Revision comparison data:
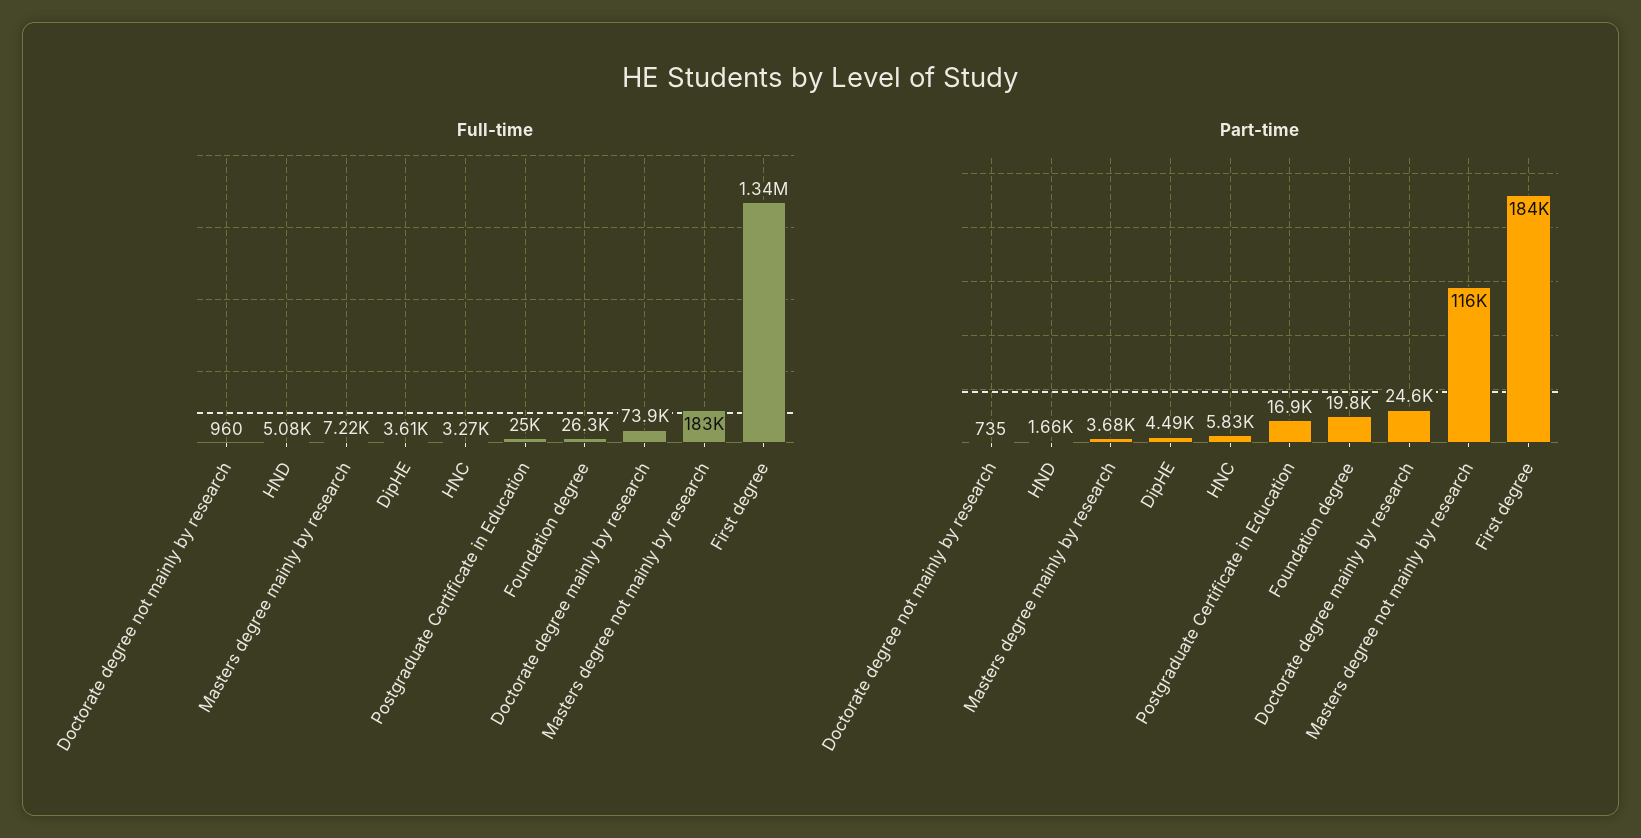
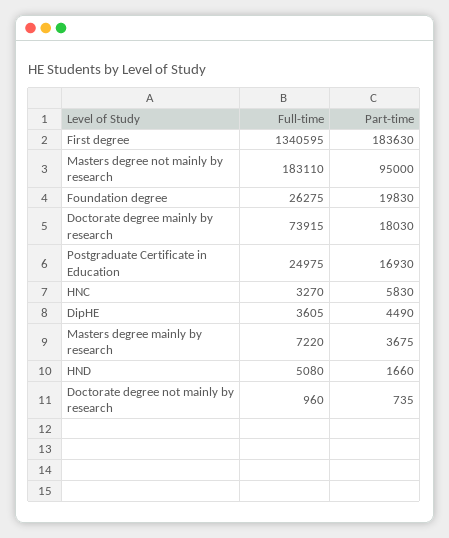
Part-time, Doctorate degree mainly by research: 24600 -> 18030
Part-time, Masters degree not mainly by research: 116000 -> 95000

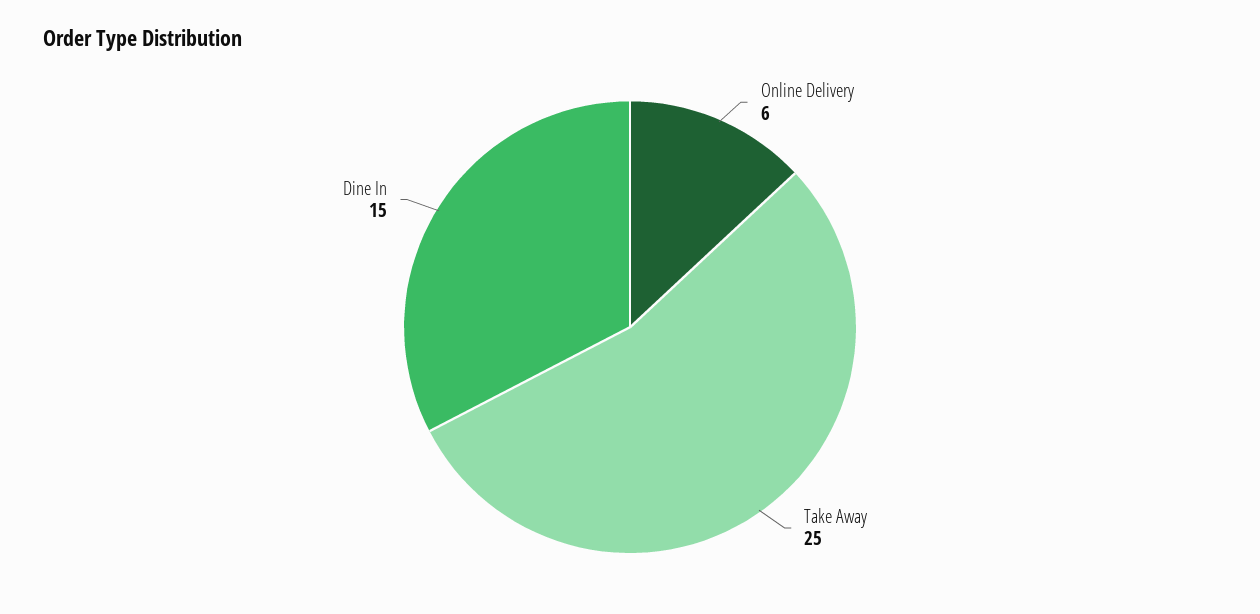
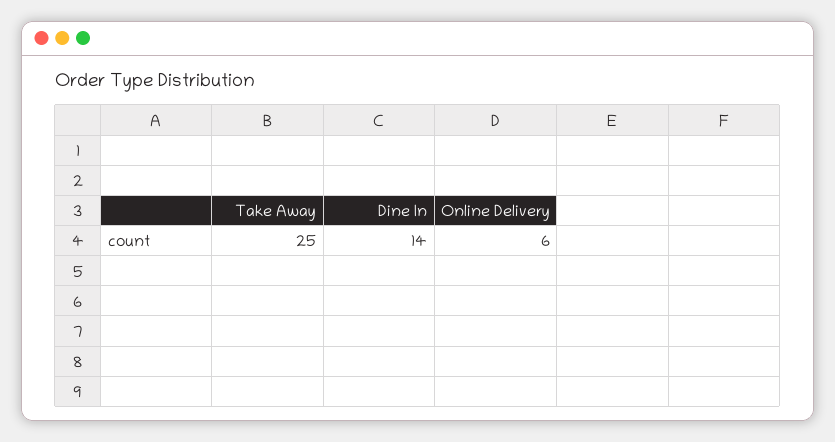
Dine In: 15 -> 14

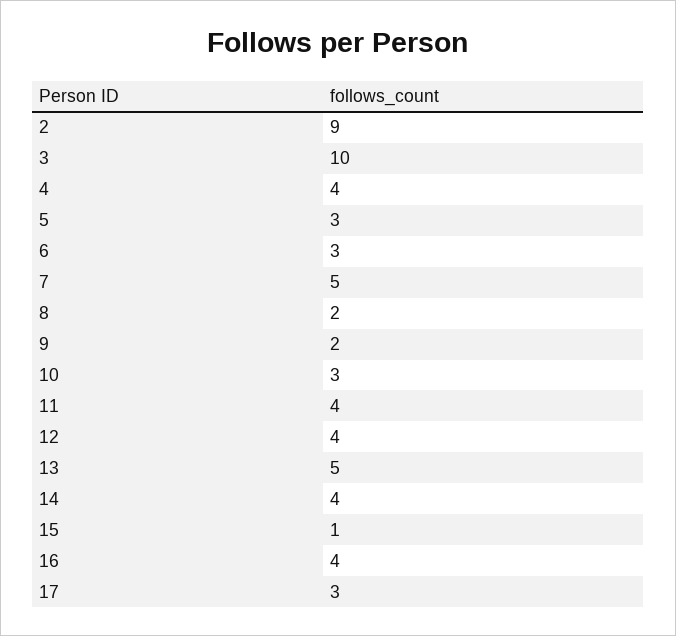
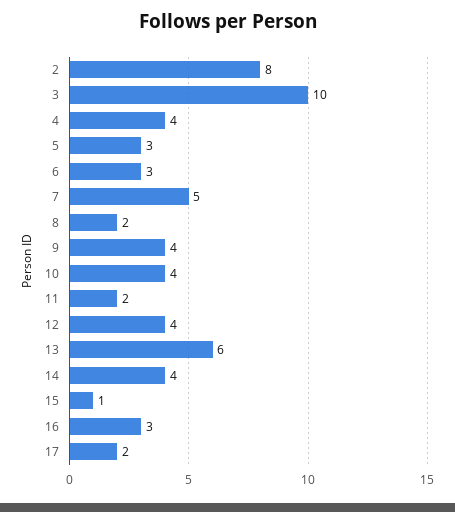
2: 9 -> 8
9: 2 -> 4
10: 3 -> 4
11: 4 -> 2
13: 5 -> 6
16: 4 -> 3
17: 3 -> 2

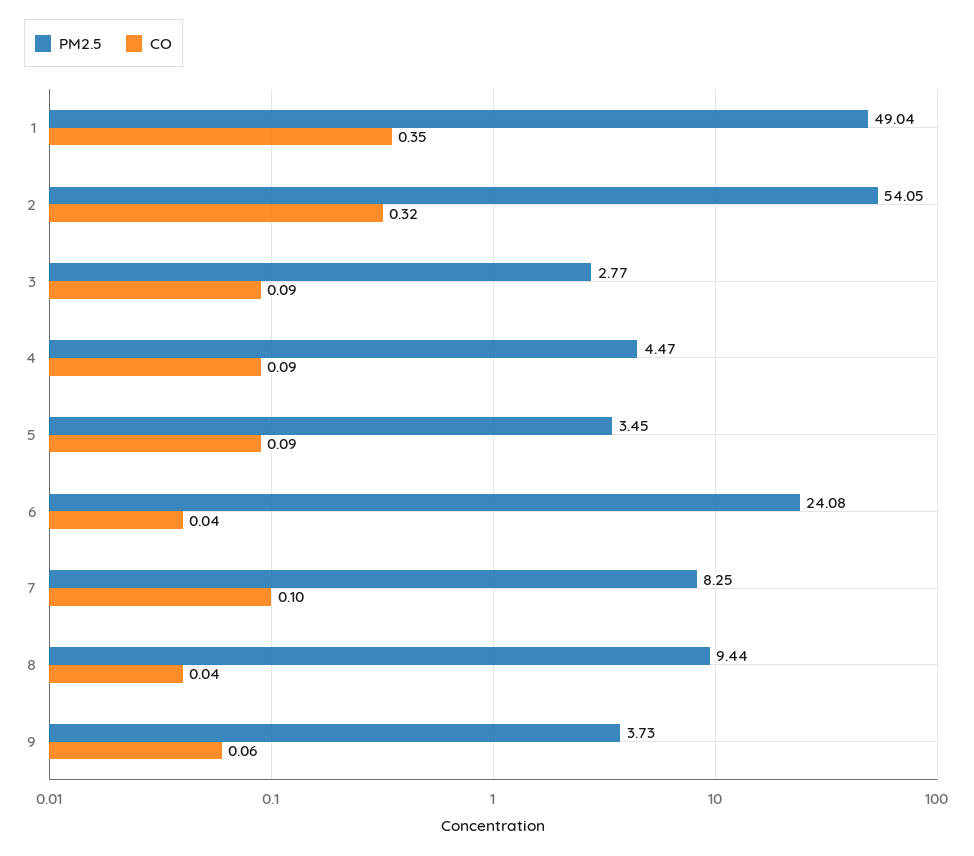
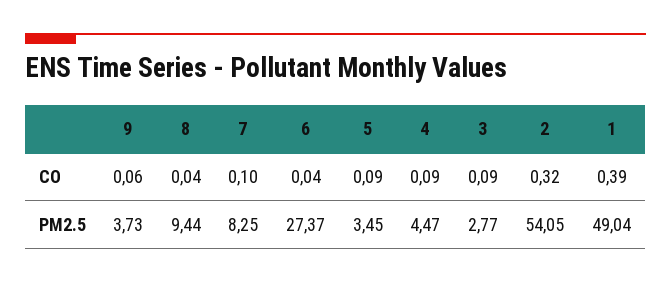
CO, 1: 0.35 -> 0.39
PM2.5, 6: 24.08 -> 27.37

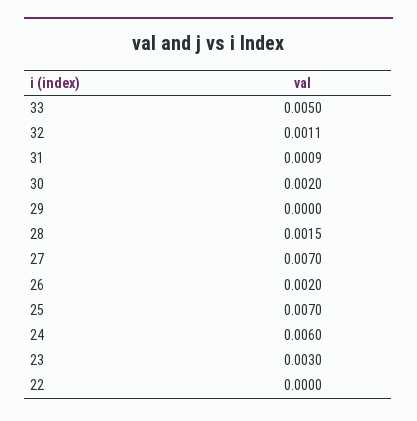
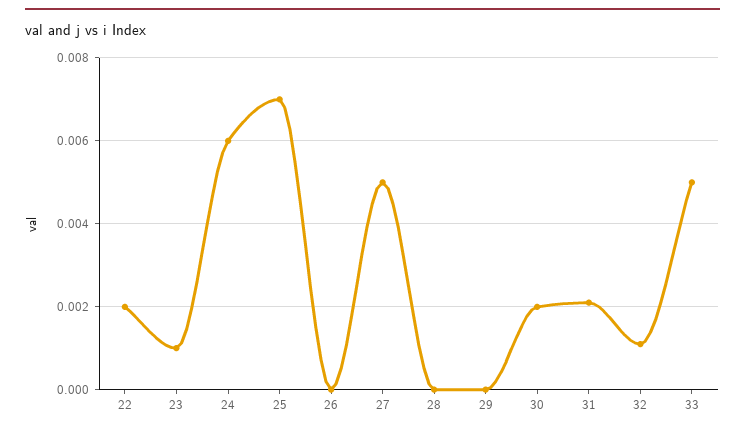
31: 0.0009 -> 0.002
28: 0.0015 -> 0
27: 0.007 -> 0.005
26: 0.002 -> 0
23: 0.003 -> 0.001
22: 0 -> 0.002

EXERCISE DETAILS:
When a line of the records includes "Part", that line belongs in the answer.

TASK OUTPUT:
Part-time, Doctorate degree mainly by research: 24600 -> 18030
Part-time, Masters degree not mainly by research: 116000 -> 95000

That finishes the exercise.